I usually only remove any leaves that are badly affected, and then mainly for cosmetic reasons, and I'm not unduly worried by this pest. It doesn't attack the roots of the plants, so they are usually able to survive.

Here's some proof that my parsnips are still OK. Harvested these today. Three nice ones, and one in the "could do better" category...

Sunday, 24 October 2010

My own Fungus Foray

My intention of participating in the Hampshire and Isle of Wight Nature Society's Fungus Foray earlier in the month was thwarted by adverse weather conditions, but today I carried out my own foray. I went for a walk on nearby Velmead Common, an area of mixed heathland and woods, which is open for public access.

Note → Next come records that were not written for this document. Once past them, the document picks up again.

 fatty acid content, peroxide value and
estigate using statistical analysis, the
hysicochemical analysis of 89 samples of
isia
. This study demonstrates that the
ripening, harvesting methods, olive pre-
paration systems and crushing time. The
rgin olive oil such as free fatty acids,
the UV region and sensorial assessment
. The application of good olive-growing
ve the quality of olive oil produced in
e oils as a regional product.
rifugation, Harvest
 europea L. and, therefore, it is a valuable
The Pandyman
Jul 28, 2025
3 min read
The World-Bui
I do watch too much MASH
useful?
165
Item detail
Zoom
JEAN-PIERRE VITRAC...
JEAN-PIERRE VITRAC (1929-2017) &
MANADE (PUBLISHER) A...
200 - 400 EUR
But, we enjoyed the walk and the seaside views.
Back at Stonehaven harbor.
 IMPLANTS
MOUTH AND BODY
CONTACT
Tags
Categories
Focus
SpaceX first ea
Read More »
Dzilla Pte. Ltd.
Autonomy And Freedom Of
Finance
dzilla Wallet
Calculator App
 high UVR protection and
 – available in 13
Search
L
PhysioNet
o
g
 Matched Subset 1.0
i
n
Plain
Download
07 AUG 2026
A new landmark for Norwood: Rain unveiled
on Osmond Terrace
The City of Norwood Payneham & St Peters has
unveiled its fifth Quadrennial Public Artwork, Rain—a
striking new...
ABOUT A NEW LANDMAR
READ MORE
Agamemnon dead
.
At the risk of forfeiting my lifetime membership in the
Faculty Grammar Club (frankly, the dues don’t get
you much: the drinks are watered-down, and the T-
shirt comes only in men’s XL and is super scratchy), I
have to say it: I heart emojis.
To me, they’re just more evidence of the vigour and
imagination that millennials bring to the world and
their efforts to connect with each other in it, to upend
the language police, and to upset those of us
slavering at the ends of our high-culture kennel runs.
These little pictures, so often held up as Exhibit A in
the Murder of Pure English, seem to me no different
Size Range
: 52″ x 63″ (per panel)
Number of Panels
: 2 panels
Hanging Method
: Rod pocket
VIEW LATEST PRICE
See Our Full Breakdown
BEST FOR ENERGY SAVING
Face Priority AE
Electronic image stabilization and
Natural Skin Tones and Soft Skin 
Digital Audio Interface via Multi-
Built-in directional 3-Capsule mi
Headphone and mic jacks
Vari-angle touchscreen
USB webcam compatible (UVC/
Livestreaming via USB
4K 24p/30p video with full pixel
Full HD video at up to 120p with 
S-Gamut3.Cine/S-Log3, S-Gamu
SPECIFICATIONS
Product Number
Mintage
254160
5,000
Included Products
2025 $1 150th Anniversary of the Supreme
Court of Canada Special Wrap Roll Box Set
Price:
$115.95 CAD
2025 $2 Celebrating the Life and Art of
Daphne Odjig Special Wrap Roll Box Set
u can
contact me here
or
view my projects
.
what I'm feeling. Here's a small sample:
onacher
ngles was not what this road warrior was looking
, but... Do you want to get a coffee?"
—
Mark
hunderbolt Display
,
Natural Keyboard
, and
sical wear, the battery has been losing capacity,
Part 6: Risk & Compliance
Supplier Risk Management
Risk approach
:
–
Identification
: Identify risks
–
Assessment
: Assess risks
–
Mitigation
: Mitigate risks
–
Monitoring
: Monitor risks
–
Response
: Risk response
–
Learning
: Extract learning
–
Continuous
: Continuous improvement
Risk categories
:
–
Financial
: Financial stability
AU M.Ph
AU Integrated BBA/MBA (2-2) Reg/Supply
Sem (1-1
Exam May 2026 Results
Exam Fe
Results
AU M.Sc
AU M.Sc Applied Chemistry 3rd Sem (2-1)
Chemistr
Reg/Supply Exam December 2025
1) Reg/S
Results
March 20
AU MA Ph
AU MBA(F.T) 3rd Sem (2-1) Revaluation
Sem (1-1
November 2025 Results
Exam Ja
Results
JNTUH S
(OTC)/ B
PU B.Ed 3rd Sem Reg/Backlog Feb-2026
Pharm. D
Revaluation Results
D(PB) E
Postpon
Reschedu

Sunlight streaming through the trees on Velmead Common

This is a view of one of the more open areas

Heathland on Velmead Common

The vegetation on the Common is kept in check by a small herd of rare breed cattle (not sure which breed -- could it be the Hampshire Black do you think??)

One of the Velmead Common cows

The Common is an ideal place to look for fungi. It has a wide variety of habitats -- some of them in full sunlight, some of them in shade. And October is the best time of the year to find fungi, because they seem to thrive in the damp but still relatively mild conditions. So, I had a walk round the Common to see what I could find. There were LOADS of different types. In fact I had to come home before I really wanted to, because the memory card in my camera was full! I offer you then just a selection of my best photos...

 I have practically no expertise in fungus-recognition, so I am not going to caption most of the following pictures, though I have been having a browse through the River Cottage Handbook No.1 - Mushrooms, by John Wright.  Maybe some of you will be able to enlighten me as to which varieties I saw.

This one is definitely Sparassis Crispa - the Cauliflower fungus

Coriolus Versicolor - Many-zoned Polypore

Piptoporus Betulinus - Birch Polypore

I reckon this one is a Boletus (or Cep) of some sort

Jane says this one must be the "Meringue" fungus...

Just for good measure (nothing whatsoever to do with fungi), I offer these last two photos of things I saw on my walk, simply because I like the photos!


A Mallard drake on the Basingstoke canal

[Sunday afternoon walks will never be the same now that I am hooked on photography!]